Start of Block
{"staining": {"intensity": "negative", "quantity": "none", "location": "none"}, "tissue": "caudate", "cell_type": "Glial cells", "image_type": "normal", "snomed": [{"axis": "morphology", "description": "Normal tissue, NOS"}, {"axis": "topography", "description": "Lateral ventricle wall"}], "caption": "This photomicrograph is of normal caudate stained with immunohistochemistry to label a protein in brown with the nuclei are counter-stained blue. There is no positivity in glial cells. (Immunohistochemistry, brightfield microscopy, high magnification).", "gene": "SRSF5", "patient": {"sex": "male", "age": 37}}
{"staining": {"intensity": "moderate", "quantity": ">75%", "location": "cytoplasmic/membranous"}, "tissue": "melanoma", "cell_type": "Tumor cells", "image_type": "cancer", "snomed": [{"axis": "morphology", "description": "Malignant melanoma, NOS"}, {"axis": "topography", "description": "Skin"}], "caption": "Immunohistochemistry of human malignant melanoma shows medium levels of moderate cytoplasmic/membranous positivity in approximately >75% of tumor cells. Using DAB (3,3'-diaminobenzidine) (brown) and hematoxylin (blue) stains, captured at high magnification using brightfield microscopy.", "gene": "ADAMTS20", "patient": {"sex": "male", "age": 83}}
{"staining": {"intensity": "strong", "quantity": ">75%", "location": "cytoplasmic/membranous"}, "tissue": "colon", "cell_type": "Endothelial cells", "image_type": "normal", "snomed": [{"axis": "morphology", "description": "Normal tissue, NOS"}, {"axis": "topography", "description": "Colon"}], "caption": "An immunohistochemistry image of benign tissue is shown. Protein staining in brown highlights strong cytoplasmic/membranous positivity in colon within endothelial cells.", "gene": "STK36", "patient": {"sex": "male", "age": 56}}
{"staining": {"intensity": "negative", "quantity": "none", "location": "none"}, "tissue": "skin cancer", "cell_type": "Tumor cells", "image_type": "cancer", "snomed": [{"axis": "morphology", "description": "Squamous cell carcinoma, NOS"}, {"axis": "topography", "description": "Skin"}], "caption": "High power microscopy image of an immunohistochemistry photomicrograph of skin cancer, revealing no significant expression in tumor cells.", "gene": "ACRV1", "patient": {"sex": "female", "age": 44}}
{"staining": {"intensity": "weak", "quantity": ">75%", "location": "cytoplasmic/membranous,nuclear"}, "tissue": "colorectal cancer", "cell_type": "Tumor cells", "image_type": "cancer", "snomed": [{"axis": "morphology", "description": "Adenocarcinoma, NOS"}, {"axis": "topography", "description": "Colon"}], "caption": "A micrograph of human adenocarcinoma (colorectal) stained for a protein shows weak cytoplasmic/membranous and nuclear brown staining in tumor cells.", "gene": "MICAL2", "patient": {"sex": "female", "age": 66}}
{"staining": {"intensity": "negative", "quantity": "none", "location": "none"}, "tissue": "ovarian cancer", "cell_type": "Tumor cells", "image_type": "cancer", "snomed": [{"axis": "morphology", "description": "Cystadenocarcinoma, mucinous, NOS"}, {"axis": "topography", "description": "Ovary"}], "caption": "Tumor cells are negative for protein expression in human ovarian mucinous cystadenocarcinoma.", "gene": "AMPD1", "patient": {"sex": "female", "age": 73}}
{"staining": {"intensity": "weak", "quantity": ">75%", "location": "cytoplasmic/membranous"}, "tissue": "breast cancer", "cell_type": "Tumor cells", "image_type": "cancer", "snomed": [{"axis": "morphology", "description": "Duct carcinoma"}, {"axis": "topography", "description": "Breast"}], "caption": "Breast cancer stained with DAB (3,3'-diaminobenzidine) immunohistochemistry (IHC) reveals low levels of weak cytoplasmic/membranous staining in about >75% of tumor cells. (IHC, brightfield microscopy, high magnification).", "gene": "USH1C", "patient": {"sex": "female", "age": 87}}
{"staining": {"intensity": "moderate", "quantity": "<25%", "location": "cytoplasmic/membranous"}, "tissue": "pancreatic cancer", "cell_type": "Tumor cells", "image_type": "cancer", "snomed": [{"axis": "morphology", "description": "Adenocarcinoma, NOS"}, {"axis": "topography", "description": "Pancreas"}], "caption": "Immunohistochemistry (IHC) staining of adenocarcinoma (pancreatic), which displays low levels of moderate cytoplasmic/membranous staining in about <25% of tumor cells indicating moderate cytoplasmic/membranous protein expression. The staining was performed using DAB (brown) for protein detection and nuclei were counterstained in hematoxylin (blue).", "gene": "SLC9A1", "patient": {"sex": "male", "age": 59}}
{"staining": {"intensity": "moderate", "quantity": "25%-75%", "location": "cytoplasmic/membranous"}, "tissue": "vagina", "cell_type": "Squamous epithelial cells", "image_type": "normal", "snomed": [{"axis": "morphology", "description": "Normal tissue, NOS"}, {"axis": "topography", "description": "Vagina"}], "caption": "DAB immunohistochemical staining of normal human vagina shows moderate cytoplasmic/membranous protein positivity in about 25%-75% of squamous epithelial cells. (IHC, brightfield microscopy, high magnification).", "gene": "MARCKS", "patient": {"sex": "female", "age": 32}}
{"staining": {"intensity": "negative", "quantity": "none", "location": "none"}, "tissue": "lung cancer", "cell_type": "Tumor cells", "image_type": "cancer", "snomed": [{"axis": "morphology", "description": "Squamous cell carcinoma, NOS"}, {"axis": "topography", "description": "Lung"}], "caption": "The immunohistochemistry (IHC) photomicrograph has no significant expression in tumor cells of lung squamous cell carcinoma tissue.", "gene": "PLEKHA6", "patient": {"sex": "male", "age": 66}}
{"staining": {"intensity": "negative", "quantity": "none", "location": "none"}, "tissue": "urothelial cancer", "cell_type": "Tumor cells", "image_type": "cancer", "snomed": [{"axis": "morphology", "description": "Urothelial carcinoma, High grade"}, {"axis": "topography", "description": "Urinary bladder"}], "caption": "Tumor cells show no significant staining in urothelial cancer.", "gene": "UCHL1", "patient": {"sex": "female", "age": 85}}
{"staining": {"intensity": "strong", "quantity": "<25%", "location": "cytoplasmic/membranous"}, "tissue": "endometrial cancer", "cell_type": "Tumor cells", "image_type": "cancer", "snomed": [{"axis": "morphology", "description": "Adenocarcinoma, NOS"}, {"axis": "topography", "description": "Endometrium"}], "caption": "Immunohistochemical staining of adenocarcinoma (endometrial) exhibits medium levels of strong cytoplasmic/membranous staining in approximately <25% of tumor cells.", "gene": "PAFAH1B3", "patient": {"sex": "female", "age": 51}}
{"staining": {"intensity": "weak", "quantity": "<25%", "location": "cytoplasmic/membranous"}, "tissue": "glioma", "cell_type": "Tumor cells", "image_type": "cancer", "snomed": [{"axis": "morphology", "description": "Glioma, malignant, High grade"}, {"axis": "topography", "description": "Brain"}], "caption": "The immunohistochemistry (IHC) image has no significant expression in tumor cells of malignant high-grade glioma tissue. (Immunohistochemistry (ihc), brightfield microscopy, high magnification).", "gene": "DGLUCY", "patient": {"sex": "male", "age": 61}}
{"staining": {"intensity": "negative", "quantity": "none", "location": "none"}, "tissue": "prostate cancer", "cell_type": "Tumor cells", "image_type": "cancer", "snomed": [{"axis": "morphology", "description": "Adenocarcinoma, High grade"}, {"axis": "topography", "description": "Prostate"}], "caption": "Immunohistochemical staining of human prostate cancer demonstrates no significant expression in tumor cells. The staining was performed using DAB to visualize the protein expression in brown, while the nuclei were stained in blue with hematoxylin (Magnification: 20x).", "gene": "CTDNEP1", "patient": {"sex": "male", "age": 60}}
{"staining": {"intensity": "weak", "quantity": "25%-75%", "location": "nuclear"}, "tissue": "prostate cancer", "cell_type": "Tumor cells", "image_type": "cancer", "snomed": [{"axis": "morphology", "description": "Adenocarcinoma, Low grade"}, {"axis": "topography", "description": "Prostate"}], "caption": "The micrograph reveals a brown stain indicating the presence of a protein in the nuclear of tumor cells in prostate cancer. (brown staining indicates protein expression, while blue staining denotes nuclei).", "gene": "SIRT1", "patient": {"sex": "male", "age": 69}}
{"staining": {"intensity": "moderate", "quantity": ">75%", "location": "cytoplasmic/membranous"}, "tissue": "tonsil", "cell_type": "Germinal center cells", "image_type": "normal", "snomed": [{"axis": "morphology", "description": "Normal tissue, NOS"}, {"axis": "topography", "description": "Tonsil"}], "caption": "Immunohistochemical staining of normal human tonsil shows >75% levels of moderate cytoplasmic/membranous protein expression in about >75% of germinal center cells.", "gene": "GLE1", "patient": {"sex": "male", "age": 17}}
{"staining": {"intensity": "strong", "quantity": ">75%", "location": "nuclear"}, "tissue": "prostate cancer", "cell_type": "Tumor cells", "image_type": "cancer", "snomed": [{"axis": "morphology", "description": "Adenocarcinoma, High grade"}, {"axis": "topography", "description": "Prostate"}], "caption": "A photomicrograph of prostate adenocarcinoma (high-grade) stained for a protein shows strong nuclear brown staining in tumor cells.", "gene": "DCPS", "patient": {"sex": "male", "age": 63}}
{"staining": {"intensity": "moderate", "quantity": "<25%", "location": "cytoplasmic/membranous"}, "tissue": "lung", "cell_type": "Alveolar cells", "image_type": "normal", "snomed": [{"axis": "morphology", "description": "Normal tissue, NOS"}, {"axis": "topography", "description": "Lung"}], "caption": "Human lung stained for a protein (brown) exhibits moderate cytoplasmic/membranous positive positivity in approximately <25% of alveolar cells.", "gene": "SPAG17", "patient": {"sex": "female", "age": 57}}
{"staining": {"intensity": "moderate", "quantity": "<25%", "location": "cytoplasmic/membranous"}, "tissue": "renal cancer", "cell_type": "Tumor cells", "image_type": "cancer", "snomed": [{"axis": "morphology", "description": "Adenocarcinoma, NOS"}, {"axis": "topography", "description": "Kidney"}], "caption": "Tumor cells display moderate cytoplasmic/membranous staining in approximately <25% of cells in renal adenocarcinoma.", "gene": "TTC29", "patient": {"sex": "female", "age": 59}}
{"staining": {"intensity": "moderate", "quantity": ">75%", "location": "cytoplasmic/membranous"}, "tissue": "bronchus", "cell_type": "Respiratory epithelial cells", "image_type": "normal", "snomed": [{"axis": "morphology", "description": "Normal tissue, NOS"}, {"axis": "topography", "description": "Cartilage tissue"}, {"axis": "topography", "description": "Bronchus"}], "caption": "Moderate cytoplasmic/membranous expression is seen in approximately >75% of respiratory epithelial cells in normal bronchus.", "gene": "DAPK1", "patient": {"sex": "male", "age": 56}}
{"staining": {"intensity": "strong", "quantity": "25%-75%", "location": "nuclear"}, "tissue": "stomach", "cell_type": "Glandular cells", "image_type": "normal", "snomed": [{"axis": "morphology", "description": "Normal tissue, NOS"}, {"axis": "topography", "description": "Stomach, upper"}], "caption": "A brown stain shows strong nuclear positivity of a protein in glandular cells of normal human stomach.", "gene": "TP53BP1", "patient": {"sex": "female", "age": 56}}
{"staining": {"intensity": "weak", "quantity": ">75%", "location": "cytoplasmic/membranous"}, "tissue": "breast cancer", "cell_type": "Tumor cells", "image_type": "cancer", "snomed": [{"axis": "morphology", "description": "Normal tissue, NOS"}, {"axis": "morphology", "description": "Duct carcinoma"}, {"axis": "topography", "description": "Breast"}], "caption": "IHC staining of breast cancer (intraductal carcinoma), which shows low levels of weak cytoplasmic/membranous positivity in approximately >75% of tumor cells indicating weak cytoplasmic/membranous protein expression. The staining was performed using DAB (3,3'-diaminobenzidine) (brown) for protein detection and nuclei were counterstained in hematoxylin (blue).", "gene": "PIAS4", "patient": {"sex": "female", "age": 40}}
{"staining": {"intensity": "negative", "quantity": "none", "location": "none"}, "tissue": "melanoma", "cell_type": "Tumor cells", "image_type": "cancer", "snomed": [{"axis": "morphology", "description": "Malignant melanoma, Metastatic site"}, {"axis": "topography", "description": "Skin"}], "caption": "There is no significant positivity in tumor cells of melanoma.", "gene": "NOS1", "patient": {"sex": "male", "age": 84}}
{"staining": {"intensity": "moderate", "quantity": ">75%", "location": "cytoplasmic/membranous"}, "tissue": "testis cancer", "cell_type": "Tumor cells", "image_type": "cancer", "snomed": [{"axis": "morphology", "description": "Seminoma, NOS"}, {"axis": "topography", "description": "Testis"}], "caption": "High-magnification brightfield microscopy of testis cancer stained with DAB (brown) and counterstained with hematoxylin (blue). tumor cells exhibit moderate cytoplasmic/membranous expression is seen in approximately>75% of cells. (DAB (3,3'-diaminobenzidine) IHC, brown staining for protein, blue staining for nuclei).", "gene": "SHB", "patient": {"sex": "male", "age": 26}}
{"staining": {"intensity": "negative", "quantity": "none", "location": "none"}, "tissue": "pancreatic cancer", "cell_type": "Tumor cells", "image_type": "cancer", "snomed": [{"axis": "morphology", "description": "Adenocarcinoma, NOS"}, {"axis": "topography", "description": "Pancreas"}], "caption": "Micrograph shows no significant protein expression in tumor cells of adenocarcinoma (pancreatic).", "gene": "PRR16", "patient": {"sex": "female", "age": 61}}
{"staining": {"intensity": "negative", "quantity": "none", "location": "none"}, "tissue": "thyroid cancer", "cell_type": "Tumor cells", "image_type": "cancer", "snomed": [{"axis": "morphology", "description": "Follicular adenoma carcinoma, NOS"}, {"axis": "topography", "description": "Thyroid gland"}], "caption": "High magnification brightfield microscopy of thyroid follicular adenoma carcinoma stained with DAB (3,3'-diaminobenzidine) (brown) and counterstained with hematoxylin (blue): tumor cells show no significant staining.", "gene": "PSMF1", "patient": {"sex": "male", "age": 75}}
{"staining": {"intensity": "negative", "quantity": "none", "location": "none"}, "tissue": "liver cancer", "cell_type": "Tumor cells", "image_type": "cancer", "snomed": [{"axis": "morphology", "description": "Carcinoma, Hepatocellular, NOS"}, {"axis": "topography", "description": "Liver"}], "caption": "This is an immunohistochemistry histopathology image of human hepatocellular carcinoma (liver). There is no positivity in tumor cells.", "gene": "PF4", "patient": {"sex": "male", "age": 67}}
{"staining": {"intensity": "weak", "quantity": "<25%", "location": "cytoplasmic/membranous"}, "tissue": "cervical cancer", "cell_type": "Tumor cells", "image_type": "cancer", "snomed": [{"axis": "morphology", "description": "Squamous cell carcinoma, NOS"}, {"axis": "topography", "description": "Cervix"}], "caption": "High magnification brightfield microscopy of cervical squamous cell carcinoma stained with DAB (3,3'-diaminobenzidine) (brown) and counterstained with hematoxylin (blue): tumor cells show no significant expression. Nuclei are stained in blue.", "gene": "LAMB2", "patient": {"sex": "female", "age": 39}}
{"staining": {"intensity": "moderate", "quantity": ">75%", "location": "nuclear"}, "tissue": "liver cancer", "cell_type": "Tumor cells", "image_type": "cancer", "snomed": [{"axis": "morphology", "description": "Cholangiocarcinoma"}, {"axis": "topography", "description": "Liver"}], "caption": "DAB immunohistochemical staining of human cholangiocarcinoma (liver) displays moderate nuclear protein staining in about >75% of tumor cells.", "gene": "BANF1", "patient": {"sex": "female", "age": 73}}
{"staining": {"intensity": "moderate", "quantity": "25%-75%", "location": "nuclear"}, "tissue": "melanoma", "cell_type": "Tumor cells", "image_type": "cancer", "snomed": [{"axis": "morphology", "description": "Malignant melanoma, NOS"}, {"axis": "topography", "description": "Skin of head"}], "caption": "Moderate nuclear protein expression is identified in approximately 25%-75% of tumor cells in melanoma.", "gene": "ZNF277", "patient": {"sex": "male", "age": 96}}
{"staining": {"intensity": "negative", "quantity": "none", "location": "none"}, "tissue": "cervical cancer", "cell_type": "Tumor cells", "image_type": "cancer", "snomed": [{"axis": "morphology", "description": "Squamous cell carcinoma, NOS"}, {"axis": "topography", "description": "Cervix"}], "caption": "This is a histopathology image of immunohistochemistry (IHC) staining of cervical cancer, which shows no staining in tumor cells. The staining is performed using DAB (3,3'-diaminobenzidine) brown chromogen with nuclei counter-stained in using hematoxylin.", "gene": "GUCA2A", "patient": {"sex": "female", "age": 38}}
End of Block
In the listing above, find the line with "immunohistochemistry (IHC) image" and the line with "of human prostate", then print exactly those lines and every line between them.

- _RESULT FOR THIS EXERCISE_
{"staining": {"intensity": "weak", "quantity": "<25%", "location": "cytoplasmic/membranous"}, "tissue": "glioma", "cell_type": "Tumor cells", "image_type": "cancer", "snomed": [{"axis": "morphology", "description": "Glioma, malignant, High grade"}, {"axis": "topography", "description": "Brain"}], "caption": "The immunohistochemistry (IHC) image has no significant expression in tumor cells of malignant high-grade glioma tissue. (Immunohistochemistry (ihc), brightfield microscopy, high magnification).", "gene": "DGLUCY", "patient": {"sex": "male", "age": 61}}
{"staining": {"intensity": "negative", "quantity": "none", "location": "none"}, "tissue": "prostate cancer", "cell_type": "Tumor cells", "image_type": "cancer", "snomed": [{"axis": "morphology", "description": "Adenocarcinoma, High grade"}, {"axis": "topography", "description": "Prostate"}], "caption": "Immunohistochemical staining of human prostate cancer demonstrates no significant expression in tumor cells. The staining was performed using DAB to visualize the protein expression in brown, while the nuclei were stained in blue with hematoxylin (Magnification: 20x).", "gene": "CTDNEP1", "patient": {"sex": "male", "age": 60}}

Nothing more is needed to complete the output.